▶ WHAT IS BEING ASKED
Extend the monitoring stack overview below, starting after its last line.

▶ STUDY TEXT
══════════════════════════════

Monitoring And Observability Stack Overview
Complete overview of the monitoring and observability stack for Rackspace Genestack, providing telemetry collection, storage, visualization, and alerting across the entire infrastructure.
Table of Contents
- Architecture Overview
- Technology Stack
- Data Flow
- Components
- What Gets Monitored
- Access Points
- Key Features
Architecture Overview
The observability stack is deployed in the monitoring namespace and provides comprehensive telemetry collection for:
- Kubernetes cluster (nodes, pods, containers, resources)
- OpenStack services (Nova, Neutron, Keystone, etc.)
- Infrastructure services (MySQL, PostgreSQL, RabbitMQ, Memcached)
- Application traces and distributed tracing
High-Level Architecture
┌────────────────────────────────────────────────────────────────────────────┐
│ Monitoring Namespace │
├────────────────────────────────────────────────────────────────────────────┤
│ │
│ ┌────────────────────────────────────────────────────────────────────┐ │
│ │ OpenTelemetry Collectors │ │
│ │ │ │
│ │ ┌───────────────────┐ ┌──────────────────────┐ │ │
│ │ │ Daemon Collectors │ │ Deployment Collector │ │ │
│ │ │ (DaemonSet) │ │ (Deployment) │ │ │
│ │ │ │ │ │ │ │
│ │ │ • Metrics (OTLP) │ │ • MySQL Metrics │ │ │
│ │ │ • Traces (OTLP) │ │ • PostgreSQL Metrics │ │ │
│ │ │ • Logs (filelog) │ │ • RabbitMQ Metrics │ │ │
│ │ │ • Host Metrics │ │ • Memcached Metrics │ │ │
│ │ │ • K8s Events │ │ • HTTP Checks │ │ │
│ │ └─────────┬─────────┘ └──────────┬───────────┘ │ │
│ └────────────┼───────────────────────────────────┼───────────────────┘ │
│ │ │ │
│ ├──────────────┬────────────────────┼──────────┐ │
│ │ │ │ │ │
│ ▼ ▼ ▼ ▼ │
│ ┌────────────┐ ┌────────────┐ ┌────────────┐ ┌──────────┐ │
│ │ Prometheus │ │ Loki │ │ Tempo │ │AlertMgr │ │
│ │ │ │ │ │ │ │ │ │
│ │ • Metrics │ │ • Logs │ │ • Traces │ │• Alerts │ │
│ │ • Alerts │ │ • Search │ │ • Storage │ │• Routes │ │
│ │ • Rules │ │ • Storage │ │ │ │ │ │
│ └─────┬──────┘ └─────┬──────┘ └─────┬──────┘ └────┬─────┘ │
│ │ │ │ │ │
│ └───────────────┴──────────────────┴──────────────┘ │
│ │ │
│ ▼ │
│ ┌─────────────────┐ │
│ │ Grafana │ │
│ │ │ │
│ │ • Dashboards │ │
│ │ • Visualization │ │
│ │ • Explore │ │
│ │ │ │
│ └─────────────────┘ │
│ │
└────────────────────────────────────────────────────────────────────────────┘
Technology Stack
Core Components
| Component | Purpose | Technology | Storage |
|---|---|---|---|
| OpenTelemetry | Telemetry collection & processing | OTel Collector Contrib | Stateless |
| Prometheus | Metrics storage & querying | Prometheus 2.x | Local TSDB (15d retention) |
| Loki | Log aggregation & querying | Grafana Loki 2.x | S3/Filesystem |
| Tempo | Distributed tracing | Grafana Tempo 2.x | S3/Filesystem |
| Grafana | Visualization & dashboards | Grafana 10.x | MariaDB |
| Alertmanager | Alert routing & notification | Prometheus Alertmanager | Stateless |
Supporting Components
| Component | Purpose | Details |
|---|---|---|
| kube-state-metrics | Kubernetes cluster state metrics | Exports cluster-level metrics (deployments, pods, nodes) |
| node-exporter | Node-level system metrics | CPU, memory, disk, network per node |
| MariaDB | Grafana persistent storage | Stores dashboards, users, datasources |
| ServiceMonitors | Prometheus target discovery | Auto-discovers scrape targets via CRDs |
Data Flow
Metrics Flow
┌──────────────────────────────────────────────────────────────────────────┐
│ Metrics Collection │
└──────────────────────────────────────────────────────────────────────────┘
Sources Collectors Storage Visualization
──────── ────────── ─────── ─────────────
Kubernetes Pods ─────┐
│
OpenStack Services ───┤
├──► OTel Daemon ────┐
Host Metrics ────────┤ (DaemonSet) │
│ │
K8s Events ──────────┘ ├──► Prometheus ──► Grafana
│ (TSDB) (Dashboards)

══════════════════════════════

▶ Records from a collection
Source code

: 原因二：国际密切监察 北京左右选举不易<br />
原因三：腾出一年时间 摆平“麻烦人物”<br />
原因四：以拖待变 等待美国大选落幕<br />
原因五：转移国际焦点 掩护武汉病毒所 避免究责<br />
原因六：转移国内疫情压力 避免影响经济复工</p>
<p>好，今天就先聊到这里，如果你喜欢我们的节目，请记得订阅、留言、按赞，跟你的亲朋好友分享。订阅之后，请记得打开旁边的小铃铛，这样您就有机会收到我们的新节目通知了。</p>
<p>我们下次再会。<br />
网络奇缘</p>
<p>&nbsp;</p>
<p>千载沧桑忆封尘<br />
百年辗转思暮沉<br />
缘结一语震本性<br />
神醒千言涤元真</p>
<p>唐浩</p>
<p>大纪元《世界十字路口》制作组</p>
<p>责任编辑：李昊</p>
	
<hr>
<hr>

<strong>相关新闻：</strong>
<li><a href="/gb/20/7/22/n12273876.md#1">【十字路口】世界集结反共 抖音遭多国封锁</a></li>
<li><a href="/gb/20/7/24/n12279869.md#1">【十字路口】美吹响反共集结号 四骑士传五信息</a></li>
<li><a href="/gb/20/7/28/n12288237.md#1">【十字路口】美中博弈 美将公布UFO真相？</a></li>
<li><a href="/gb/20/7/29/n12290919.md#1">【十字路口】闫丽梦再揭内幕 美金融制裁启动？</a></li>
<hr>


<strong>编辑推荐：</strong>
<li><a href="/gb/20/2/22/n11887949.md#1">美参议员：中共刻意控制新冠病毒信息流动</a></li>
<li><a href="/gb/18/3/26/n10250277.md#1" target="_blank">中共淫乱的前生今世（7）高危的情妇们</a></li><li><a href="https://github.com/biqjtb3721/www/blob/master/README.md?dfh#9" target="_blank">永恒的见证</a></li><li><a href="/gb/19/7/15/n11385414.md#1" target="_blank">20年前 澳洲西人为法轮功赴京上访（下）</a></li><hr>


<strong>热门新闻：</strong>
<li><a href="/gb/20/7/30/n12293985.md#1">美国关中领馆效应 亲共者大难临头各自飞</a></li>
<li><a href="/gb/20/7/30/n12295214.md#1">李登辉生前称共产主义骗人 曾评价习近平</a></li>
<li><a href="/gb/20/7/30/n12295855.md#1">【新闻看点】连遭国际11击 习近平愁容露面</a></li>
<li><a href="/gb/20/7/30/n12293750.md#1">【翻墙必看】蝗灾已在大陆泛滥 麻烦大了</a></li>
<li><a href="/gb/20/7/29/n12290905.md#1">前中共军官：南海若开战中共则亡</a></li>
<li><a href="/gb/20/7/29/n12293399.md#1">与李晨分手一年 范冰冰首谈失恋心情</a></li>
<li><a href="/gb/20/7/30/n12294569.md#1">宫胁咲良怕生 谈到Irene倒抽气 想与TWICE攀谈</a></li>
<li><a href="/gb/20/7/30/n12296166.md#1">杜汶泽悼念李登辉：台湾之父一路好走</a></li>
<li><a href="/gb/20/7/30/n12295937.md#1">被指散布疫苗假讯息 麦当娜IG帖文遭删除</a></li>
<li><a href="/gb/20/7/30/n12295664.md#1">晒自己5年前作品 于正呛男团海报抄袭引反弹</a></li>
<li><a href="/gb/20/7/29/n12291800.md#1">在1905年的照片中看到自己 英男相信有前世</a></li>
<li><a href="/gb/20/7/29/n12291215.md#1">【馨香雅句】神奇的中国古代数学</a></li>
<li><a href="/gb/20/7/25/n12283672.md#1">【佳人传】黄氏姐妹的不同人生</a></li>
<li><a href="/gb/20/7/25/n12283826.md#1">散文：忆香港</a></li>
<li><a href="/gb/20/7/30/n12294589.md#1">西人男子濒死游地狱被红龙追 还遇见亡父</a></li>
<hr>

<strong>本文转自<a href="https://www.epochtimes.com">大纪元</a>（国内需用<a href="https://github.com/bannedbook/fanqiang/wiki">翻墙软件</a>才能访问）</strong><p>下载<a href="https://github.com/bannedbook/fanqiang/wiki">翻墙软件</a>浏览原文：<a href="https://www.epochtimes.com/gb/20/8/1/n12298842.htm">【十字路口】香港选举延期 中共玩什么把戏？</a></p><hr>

══════════════════════════════

▶ RESULT
MySQL ───────────┐ │ (Alerts)
│ │
PostgreSQL ──────┤ │
├──► OTel Deployment ───────┘
RabbitMQ ────────┤ (Single Pod)
│
Memcached ───────┘
ServiceMonitors ─────► Prometheus ────────────► Grafana
(kube-state-metrics, (Direct Scrape) (Dashboards)
node-exporter)
Logs Flow
┌──────────────────────────────────────────────────────────────────────────┐
│ Logs Collection │
└──────────────────────────────────────────────────────────────────────────┘
Log Sources Collectors Processing Storage
─────────── ────────── ────────── ───────
/var/log/pods/ ──────┐
(K8s containers) │
├──► OTel Daemon ──► Processors ──► Loki ──► Grafana
/var/log/pods/ ──────┤ (filelog) • Parse (Storage) (Explore)
(OpenStack svcs) │ • Enrich (Index) (Search)
│ • Label
K8s Events ──────────┘ • Filter
Parse: Query:
• CRI format • LogQL
• Multiline • Label filters
• Timestamps • Regex search
• Severity • Aggregation
Traces Flow
┌──────────────────────────────────────────────────────────────────────────┐
│ Traces Collection │
└──────────────────────────────────────────────────────────────────────────┘
Application Code Collectors Storage Visualization
──────────────── ────────── ─────── ─────────────
Python Apps ────┐
(OpenTelemetry) │
├──► OTel Daemon ──► Tempo ──► Grafana
Java Apps ──────┤ (OTLP gRPC) (S3) (Trace View)
(Jaeger SDK) │ (Service Graph)
│
Go Apps ────────┘
(Zipkin)
Protocols: Query:
• OTLP (gRPC/HTTP) • TraceQL
• Jaeger • Trace ID
• Zipkin • Service
• Duration
Components
OpenTelemetry Collectors
Purpose: Universal telemetry collection, processing, and export
Daemon Collector (DaemonSet)
- Deployment: One pod per Kubernetes node
- Collects:
- OTLP metrics and traces from applications
- Jaeger and Zipkin traces (legacy protocols)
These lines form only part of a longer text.